Bir kere bölümün hemen başında
Ayşegül’ün acısını o kadar derinden hissettim, o kadar sanki yanı başımızda acı
çeken biri var ama ona hiç yardım edemiyormuşum gibi oldu ki bölümün devam
ettiği iki saat boyunca kendime gelemedim. Fragmanları izlerken Ayşegül yeni
birine âşık olursa sinir olurum diye düşünüyordum ama acısı o kadar gerçekti
ki, onun da tekrar hayata karışmasını çok istedim, varsın Çınar’la olsun dedim.

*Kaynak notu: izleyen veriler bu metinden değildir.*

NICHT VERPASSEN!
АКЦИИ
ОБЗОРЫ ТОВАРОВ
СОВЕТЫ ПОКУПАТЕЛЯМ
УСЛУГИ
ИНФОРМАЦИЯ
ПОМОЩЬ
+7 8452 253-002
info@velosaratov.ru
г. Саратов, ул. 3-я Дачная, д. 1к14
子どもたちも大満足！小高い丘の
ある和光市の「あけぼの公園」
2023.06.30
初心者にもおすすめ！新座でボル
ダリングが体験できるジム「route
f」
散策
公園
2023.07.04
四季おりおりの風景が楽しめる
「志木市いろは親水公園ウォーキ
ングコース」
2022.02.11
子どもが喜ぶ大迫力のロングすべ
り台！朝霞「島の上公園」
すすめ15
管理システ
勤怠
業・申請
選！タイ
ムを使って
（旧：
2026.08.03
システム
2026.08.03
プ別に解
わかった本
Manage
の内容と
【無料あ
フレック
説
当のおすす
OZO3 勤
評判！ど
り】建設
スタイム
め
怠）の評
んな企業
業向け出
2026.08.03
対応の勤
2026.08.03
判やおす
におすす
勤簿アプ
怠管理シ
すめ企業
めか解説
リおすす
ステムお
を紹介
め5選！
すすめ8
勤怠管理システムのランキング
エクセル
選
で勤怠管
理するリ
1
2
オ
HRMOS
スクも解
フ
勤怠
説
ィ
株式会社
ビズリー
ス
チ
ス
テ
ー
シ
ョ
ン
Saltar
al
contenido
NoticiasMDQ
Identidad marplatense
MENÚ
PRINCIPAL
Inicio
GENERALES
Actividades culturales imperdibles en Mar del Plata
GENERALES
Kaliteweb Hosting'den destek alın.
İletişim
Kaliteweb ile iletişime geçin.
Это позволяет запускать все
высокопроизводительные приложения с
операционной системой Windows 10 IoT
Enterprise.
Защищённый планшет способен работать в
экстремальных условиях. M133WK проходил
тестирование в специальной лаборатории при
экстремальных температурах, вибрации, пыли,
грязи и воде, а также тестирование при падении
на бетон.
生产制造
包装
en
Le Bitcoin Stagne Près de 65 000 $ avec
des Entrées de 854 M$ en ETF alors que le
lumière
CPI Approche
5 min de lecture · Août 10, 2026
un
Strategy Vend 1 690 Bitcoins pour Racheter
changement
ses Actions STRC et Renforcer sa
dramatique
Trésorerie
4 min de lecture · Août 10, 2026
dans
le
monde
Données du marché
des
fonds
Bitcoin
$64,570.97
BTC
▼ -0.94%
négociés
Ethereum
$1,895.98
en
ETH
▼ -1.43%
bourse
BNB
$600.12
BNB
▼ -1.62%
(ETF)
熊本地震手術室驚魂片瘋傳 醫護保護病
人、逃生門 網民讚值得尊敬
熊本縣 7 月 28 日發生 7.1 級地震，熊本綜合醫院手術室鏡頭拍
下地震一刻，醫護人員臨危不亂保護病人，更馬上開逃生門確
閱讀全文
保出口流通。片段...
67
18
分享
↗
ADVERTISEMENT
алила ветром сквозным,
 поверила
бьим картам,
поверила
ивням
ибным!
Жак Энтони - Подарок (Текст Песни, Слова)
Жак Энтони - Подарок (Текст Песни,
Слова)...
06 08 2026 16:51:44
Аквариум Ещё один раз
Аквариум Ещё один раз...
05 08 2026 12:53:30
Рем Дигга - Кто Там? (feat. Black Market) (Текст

Her sahne hafif fluydu ama ben ağladığım için mi, yoksa Poyraz’ın yokluğunun
sesinden miydi emin değilim. Bunca acıya dayanamayan Ayşegül’ün intihar edip de
ölememesinden sonra kurduğu ‘Beyin ölümüm gerçekleşmediğinden, teknik olarak
yaşıyor olmakla suçlandım.’ cümlesini duyduğum an Poyraz Karayel’i neden bu
kadar çok özlediğimi hatırladım bu arada. İyi ki geldi, hoş geldi.
Bir diğer perişanlıktan
perişanlığa sürüklenmeme vesile olan sahne Sinan’ın İsa ile görüntülü
konuşmasıydı. Küçücük kalbiyle üzülmüyormuş, artık koca adammış da çok
güçlüymüş gibi yapan Sinan’a ekrandan doğru sarılasım geldi. Sen benim
kahramanımsın Sinan Karayel.
Meltem’in Poyraz’ın yaşadığına
olan inancını izlerken aklıma Akıl Oyunları filmi ve John Nash geldi fakat
kızcağız haklıymış anlaşılan. Zülfikar’ın onu hayata döndürme çabaları güzeldi
ama elbette yetmezdi. Benim bildiğim Zülfikar cümle acılara göğüs gerer,
sevdiğini her koşulda pamuklara sarar sarmalar, değil iki yıl, yirmi yıl da
geçse yalnız bırakmazdı onu ama işte o da eski Zülfikar değil ki. Meltem’e söylediği
‘Poyraz öldü. Sema gibi, Sefer gibi öldü’ cümlesi bunun en büyük ispatı. Her
giden Zülfikar’dan da bir şeyler götürdü, hele Sefer. Yine de Zülfikar’la
Taşkafa’nın İsa’ya ödev yaptırabilecek kadar hayata dönmüş olmaları beni çok
mutlu etti, İsa kıymetlimdir.
Bahri Baba’nın acımayı külliyen
bir tarafa bıraktığına şahit olmamız da beni çok etkiledi. ‘Mafya babasında ne
arar acıma?’ diyebilirsiniz ama Bahri Baba ‘Günün nasıl geçti?’ sorusuna ‘Ayşegül’e
ateş eden adamı öldürdüm’ deyip yürümeye devam edecek adam değildi. Hele o ince
narin nazenin Despina Hanım, bu cevap üzerine ‘Karnın aç mı?’ diyecek kadın hiç
değildi. Zaman ve acılar herkesi farklı vuruyor tabii. Bahri Baba’nın Sema’nın
fotoğrafına bakması içimi çekti, ağlattı beni zira Poyraz Karayel’de en çok
etkilendiğim şeylerden bir tanesi de her zaman aile olmanın kan bağıyla alakası
olmaması vurgusudur. Elbette Sema Bahri Baba’nın en kıymetli iki kızından
biriydi ve o gidince kolu kanadı kırıldı. Kentsel dönüşüm kapsamında evsiz
kalan Albay’ı Bahri Baba’nın evine götürürken Taşkafa’nın da Ümran’ın da bir an
bile tereddüt etmemesi de bu sebepten değil miydi? İnsan ancak ailesinin evine
yanında birini götürürken hiç ‘Acaba isterler mi onu da?’ demez çünkü aile sadece
seni değil, seninle gelen her şeyi de kabullenir ve evet bunun kan bağıyla
ilgisi yoktur.
Tanıdık yüzleri o kadar özlemiştim ki, onlara kavuşmanın sevinciyle ekibe yeni katılanlara bu ilk bölümde pek de aldıramadım açıkçası, onları artık ilerleyen bölümlerde tanıyacağız umarım. Üçüncü sezon güzel başladı, devamı
gelsin ve Poyraz’ı da bir an evvel aramızda görelim dilerim. İyi seyirler.